Question No. 3 is From Tom F. in North Carolina,

By: Jeffrey D. Brauer


“How much should a golf course cost?”

Tom,

We hear some new courses dwarf the budgets of small federal agencies, medium-sized states, or the GNP of Third World countries, costing over $40 million! Even more incredibly, some are built for under $2 million! I am convinced of two things after designing 44 golf courses:

The answer is, “It costs what it costs.” Regional differences affect labor costs and irrigation requirements. Site quality affects earthmoving and drainage. Owners make decisions that dictate cost and quality. Your course is likely to cost what others in the area of similar quality cost.

It costs more than you want! The National Golf Foundation, American Society of Golf Course Architects, and the Golf Course Builders of America develop generic cost estimates, but these always seem low. Moreover, the construction cost of the golf course is at most half (and perhaps only a third, if you include land costs, permitting time and fees) of total cost, with clubhouse and other facilities, grow-in, equipment, pre-opening, etc., taking the rest of your money.

Every dollar spent on infrastructure - irrigation, drainage, sod, and cart paths – is a dollar saved in operations. Looking at both initial and long-term costs changes the perspective.

Whenever we have reduced infrastructure initially, clients add them later when it is more expensive and harder to do right. Cart paths are a particular problem, as owners often place them where we wouldn’t, like in the middle of the fairway, obviously favoring convenience over aesthetics.

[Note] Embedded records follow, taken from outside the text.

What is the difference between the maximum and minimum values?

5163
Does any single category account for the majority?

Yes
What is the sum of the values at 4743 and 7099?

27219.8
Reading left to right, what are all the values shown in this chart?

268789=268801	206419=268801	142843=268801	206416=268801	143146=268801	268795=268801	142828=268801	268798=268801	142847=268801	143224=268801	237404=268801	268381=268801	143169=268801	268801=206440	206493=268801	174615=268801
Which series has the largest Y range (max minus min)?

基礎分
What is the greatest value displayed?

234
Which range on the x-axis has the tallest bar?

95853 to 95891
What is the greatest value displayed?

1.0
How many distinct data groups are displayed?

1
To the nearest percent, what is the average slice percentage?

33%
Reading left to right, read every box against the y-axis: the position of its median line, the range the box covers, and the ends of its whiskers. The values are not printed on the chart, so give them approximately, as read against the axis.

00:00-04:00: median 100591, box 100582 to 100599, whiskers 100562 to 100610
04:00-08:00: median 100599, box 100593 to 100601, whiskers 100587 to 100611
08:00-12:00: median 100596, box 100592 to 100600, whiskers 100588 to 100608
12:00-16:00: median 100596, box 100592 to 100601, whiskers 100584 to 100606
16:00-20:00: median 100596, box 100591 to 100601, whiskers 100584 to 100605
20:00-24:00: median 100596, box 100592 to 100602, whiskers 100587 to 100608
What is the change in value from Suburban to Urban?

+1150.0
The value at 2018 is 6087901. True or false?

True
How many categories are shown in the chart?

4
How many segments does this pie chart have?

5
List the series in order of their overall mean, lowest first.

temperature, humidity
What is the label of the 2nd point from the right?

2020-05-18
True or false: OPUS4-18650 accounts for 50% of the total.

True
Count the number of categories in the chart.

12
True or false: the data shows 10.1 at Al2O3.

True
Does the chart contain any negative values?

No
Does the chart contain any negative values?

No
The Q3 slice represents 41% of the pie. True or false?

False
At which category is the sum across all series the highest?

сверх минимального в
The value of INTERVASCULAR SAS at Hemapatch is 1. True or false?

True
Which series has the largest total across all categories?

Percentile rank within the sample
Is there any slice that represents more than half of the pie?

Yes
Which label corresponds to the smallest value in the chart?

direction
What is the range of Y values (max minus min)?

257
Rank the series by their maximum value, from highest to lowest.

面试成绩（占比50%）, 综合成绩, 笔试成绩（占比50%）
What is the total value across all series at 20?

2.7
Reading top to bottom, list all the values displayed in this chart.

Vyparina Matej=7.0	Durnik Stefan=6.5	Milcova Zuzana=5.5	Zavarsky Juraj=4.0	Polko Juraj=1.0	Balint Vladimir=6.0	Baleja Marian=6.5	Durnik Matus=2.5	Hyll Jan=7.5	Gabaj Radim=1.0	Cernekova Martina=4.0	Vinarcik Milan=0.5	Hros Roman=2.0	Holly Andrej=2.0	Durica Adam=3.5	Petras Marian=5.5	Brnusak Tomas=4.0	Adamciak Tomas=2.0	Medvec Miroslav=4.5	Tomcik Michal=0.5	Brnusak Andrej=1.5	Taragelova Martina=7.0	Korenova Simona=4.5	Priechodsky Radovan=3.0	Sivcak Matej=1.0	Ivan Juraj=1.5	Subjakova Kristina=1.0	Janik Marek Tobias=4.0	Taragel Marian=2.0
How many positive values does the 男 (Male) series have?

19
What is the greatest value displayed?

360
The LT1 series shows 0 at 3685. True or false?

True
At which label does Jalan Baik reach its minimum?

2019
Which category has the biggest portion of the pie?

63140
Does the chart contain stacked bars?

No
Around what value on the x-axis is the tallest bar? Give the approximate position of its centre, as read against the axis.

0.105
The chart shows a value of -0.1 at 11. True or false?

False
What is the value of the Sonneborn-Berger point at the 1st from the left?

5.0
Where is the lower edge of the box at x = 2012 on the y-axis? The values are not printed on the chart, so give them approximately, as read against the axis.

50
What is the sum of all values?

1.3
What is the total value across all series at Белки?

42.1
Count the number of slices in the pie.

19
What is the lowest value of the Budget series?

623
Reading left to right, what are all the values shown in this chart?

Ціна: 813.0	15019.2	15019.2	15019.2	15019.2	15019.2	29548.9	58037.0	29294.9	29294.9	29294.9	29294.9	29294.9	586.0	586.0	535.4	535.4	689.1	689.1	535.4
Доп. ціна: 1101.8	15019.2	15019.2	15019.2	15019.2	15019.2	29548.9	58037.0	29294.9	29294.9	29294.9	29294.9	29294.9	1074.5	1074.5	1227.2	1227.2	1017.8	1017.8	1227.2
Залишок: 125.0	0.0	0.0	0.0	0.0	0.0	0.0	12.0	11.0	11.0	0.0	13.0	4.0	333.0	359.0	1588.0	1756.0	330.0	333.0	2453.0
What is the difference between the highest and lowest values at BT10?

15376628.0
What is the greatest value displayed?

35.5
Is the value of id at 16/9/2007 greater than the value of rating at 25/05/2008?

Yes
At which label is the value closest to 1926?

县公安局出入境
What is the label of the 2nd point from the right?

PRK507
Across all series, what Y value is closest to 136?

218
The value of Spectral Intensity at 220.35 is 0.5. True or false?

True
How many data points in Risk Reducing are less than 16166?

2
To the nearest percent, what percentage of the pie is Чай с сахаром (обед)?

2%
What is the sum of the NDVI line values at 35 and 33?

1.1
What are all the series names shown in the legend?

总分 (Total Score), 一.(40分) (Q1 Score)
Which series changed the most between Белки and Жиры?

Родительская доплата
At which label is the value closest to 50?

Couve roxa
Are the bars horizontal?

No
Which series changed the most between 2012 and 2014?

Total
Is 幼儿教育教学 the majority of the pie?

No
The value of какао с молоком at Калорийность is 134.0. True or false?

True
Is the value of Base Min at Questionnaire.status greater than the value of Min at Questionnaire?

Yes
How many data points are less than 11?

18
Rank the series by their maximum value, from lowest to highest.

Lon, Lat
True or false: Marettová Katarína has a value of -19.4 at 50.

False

Spending $400,000 for maintenance-related items amortizes to about $35,000 annual debt – about $1 per round. Without proper infrastructure, the superintendent will spend similar amounts forever adding to or fixing substandard areas, so long-term costs are equal. First impressions are so crucial that being fully mature upon opening is essential. Your parents told you, “If it’s worth doing, it’s worth doing right the first time.” As it turns out, that applies to golf courses.

Recently, my new courses have cost between $1.6 million to $11.3 million, with an average cost of $3.8 million, or about $200,000 per hole. These are mid-level projects bid out to professional contractors, making reasonable design compromises, and yet creating courses people like to play.

The owner of the $1.6-million course wished he had spent more. After trying to save money by doing it himself (his wife, kids and unsuspecting houseguests also pitched in), he would gladly hire a contractor to build the second course, and spend more generously. He learned these lessons the hard way. A quality contractor is worth the money.If you avoid the hard work now, in the future you’ll be paying for repairs to the faulty initial construction.

The $11-million course required rock excavation, and featured total sodding, retaining walls, waterfalls, and state-of-the-art environmental technology and irrigation. In business terms, courses costing this much probably don’t recoup costs, but those sums may be necessary to achieve the owner’s goals.